Accurate and timely assessment of a critically ill patient’s skin is extremely important in preventing pressure injuries from occurring or worsening, and monitoring treatment effectiveness. Students on the Stryker team will design and prototype a device(s) that allow a nurse to access key areas of a patient’s skin with minimal movement of the patient, and minimal effort by the nurse.
Subaru wants to implement advanced AI functionality in their Driver Monitoring System (DMS), leveraging passive IR (infrared) research. Students will develop advanced IR sensor applications for driver monitoring and consumer convenience that will be deployed in our prototype WRX, which is actively being displayed throughout the US at various auto shows, racetracks, and extraneous events.
University of Michigan electrical engineering professor Heath Hofmann developed a novel electrical generator for water turbines that needs an equally novel water turbine design to evaluate its performance. Students on this team will design and prototype a novel renewable energy system, focusing on efficiency, durability, and overall performance.
The U-M Space Physics Research Lab is in the early stages of developing a ground-based observational platform for auroral and space plasma phenomena.

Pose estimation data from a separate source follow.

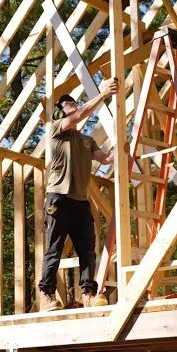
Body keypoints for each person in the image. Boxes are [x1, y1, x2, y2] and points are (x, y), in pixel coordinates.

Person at [38, 77, 118, 311]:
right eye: (66, 103)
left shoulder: (86, 140)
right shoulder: (55, 129)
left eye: (73, 100)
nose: (71, 102)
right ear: (60, 112)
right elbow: (80, 116)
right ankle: (47, 294)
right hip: (58, 197)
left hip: (80, 201)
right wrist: (102, 95)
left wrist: (123, 147)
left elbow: (105, 159)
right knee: (54, 248)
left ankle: (89, 294)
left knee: (87, 248)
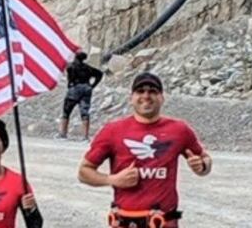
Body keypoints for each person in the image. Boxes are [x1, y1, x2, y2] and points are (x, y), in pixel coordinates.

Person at [77, 72, 212, 228]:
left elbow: (205, 160)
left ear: (162, 97)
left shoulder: (179, 130)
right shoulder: (112, 131)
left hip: (163, 222)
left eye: (152, 91)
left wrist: (201, 166)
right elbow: (84, 172)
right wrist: (112, 180)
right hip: (125, 222)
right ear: (131, 98)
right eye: (140, 91)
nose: (146, 96)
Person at [57, 51, 103, 141]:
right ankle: (85, 136)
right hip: (86, 89)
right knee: (84, 112)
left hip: (74, 89)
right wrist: (93, 85)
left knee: (66, 111)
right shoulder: (87, 68)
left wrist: (69, 84)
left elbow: (70, 78)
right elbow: (99, 74)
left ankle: (63, 133)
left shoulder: (71, 67)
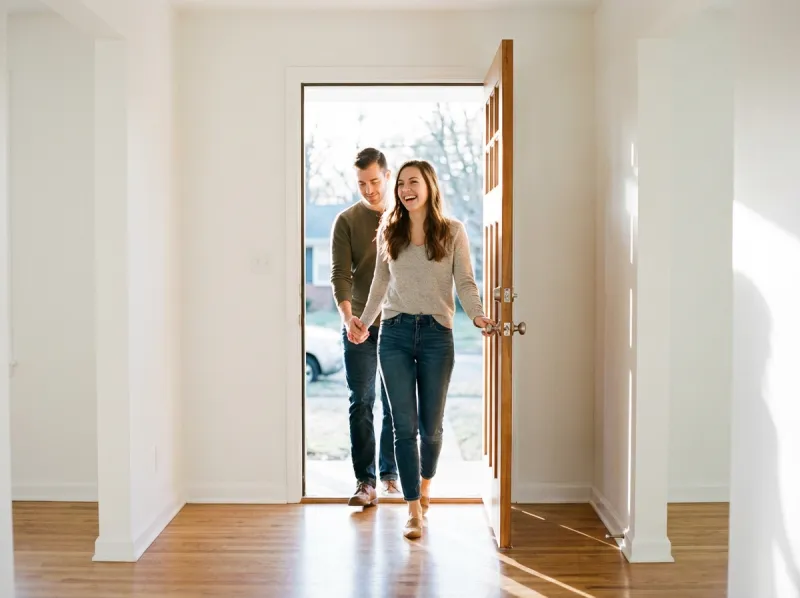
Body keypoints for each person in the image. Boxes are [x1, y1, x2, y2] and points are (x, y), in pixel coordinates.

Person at [351, 159, 494, 539]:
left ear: (429, 186)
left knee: (431, 429)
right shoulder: (389, 229)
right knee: (404, 427)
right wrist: (364, 322)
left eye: (412, 182)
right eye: (400, 183)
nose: (404, 189)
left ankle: (426, 485)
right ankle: (413, 510)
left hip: (436, 334)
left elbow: (464, 282)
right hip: (394, 335)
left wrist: (478, 316)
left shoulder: (452, 231)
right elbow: (380, 285)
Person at [330, 148, 400, 507]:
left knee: (395, 402)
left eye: (374, 181)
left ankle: (391, 474)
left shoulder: (406, 217)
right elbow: (340, 275)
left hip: (400, 322)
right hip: (359, 323)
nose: (369, 189)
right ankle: (365, 482)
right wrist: (348, 319)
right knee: (362, 401)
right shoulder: (346, 221)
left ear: (388, 176)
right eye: (361, 183)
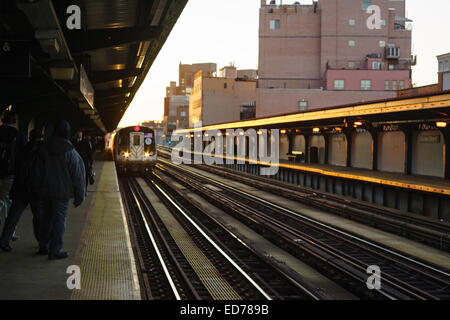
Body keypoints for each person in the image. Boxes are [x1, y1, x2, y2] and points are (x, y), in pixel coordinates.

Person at [39, 120, 86, 260]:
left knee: (45, 218)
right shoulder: (70, 151)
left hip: (44, 190)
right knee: (59, 220)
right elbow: (78, 175)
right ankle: (55, 250)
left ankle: (44, 246)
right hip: (61, 192)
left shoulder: (43, 147)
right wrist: (80, 196)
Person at [0, 129, 45, 252]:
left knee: (13, 216)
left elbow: (16, 166)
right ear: (41, 138)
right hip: (36, 190)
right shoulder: (43, 151)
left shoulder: (23, 149)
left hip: (21, 188)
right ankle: (42, 244)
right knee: (39, 218)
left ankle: (4, 241)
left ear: (29, 137)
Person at [0, 111, 27, 233]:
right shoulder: (19, 135)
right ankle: (10, 231)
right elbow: (25, 156)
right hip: (11, 174)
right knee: (9, 200)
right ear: (14, 121)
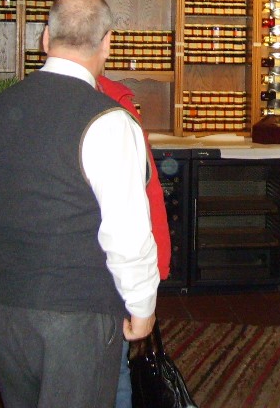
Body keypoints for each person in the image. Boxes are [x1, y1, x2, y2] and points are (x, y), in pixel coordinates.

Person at [0, 0, 159, 408]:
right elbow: (126, 235)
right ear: (108, 43)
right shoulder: (110, 121)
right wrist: (143, 305)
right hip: (76, 312)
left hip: (0, 303)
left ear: (45, 38)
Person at [97, 74, 171, 408]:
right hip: (100, 278)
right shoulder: (115, 112)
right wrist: (143, 299)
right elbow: (134, 213)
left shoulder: (12, 105)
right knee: (115, 377)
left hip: (23, 288)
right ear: (105, 48)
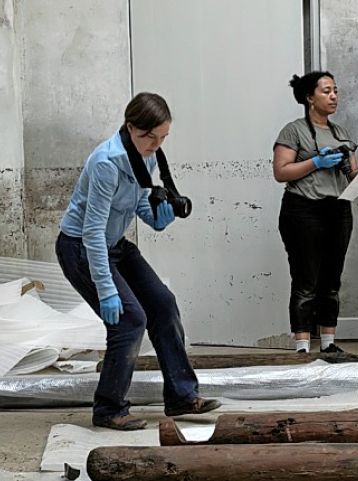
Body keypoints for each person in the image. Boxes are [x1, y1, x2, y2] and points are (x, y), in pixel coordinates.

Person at [56, 92, 220, 430]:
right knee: (130, 319)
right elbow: (92, 230)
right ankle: (108, 409)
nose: (156, 144)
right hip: (82, 247)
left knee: (163, 304)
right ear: (130, 127)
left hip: (114, 243)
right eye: (149, 136)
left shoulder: (146, 154)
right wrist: (106, 289)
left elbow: (142, 207)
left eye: (163, 138)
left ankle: (181, 397)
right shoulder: (106, 162)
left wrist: (164, 212)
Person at [273, 71, 358, 354]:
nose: (333, 96)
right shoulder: (293, 131)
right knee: (306, 279)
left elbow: (352, 174)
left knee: (331, 280)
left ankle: (330, 343)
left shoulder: (340, 133)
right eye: (326, 91)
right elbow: (281, 172)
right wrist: (315, 162)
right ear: (309, 98)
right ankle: (303, 345)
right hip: (303, 210)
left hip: (338, 209)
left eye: (335, 91)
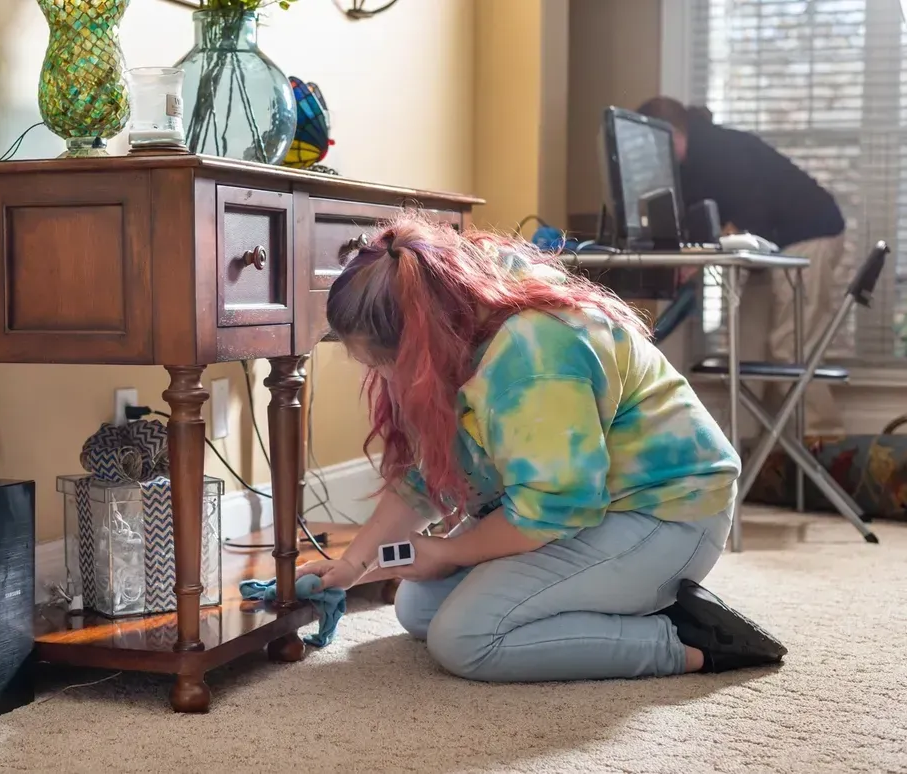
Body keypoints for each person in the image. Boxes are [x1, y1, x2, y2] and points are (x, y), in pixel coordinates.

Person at [296, 213, 787, 683]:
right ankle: (623, 597)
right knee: (418, 609)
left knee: (466, 639)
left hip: (665, 514)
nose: (381, 377)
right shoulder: (463, 309)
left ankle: (688, 639)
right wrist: (353, 563)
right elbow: (427, 476)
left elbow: (553, 508)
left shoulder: (534, 359)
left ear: (421, 337)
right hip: (584, 505)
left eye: (383, 362)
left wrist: (451, 551)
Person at [637, 96, 847, 437]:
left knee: (791, 346)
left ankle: (824, 444)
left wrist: (701, 255)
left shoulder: (721, 150)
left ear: (669, 134)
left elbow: (752, 218)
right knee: (746, 345)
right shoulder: (690, 166)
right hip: (772, 245)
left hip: (810, 234)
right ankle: (746, 445)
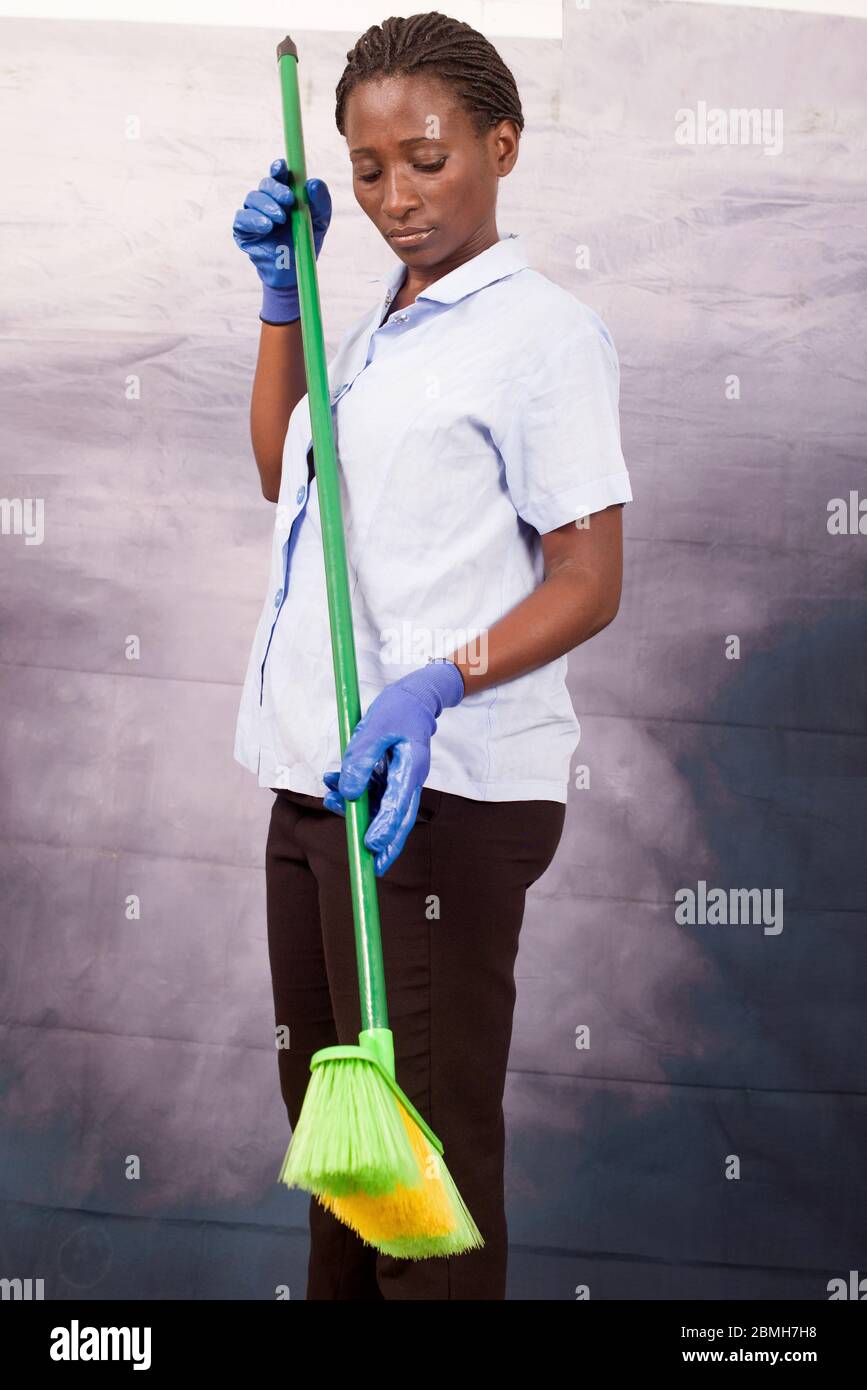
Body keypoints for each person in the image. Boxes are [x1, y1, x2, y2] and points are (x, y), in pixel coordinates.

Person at [231, 11, 632, 1300]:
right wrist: (285, 305)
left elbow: (589, 577)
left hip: (434, 800)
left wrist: (434, 681)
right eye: (366, 168)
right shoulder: (378, 334)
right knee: (350, 1179)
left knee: (423, 1195)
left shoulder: (542, 335)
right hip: (316, 786)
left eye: (427, 158)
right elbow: (282, 477)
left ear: (502, 147)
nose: (395, 196)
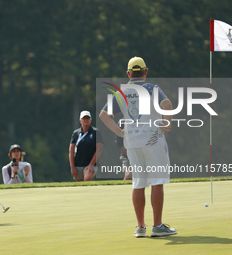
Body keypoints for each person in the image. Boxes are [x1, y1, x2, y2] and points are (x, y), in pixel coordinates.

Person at [99, 56, 177, 237]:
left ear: (128, 73)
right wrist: (168, 123)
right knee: (157, 182)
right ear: (146, 71)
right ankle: (157, 226)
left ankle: (140, 227)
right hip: (153, 141)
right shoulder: (152, 88)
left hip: (132, 143)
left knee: (138, 183)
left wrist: (119, 132)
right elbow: (167, 105)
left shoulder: (120, 92)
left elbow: (104, 115)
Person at [69, 111, 103, 181]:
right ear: (80, 120)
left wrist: (91, 164)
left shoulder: (96, 132)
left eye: (87, 118)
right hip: (78, 164)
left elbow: (99, 149)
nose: (86, 120)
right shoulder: (76, 133)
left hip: (91, 164)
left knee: (87, 178)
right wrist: (72, 167)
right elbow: (71, 151)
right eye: (84, 118)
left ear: (90, 120)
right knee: (80, 186)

Students on this team will design and create a multi-instrument observation platform, supporting space weather sensors, for observing upper atmosphere and space phenomena, including the aurora, to be deployed at the University of Michigan’s Peach Mountain observatory.
Photo captions provide context to images, facilitate better communication, and increase accessibility. The student team will use Azure machine learning services, in addition to student developed functions, to build a tool including an API that is capable of creating image captions when given an image input.
Walbridge construction company makes jobsite safety a top priority on all their projects, including their two active jobs on U-M’s North Campus. Students on the Walbridge team will develop a Proximity Warning Alert System (PWAS) that detects people, rather than objects, in the blind spots of mobile construction equipment.
The Heliophysics team is designing a ground radio prototype and data analysis pipeline to detect radio bursts from extreme space weather in collaboration with NASA’s SunRISE mission, which will send up a space-based array composed of 6 small satellites to Earth orbit to image the lowest frequency radio bursts for the first time.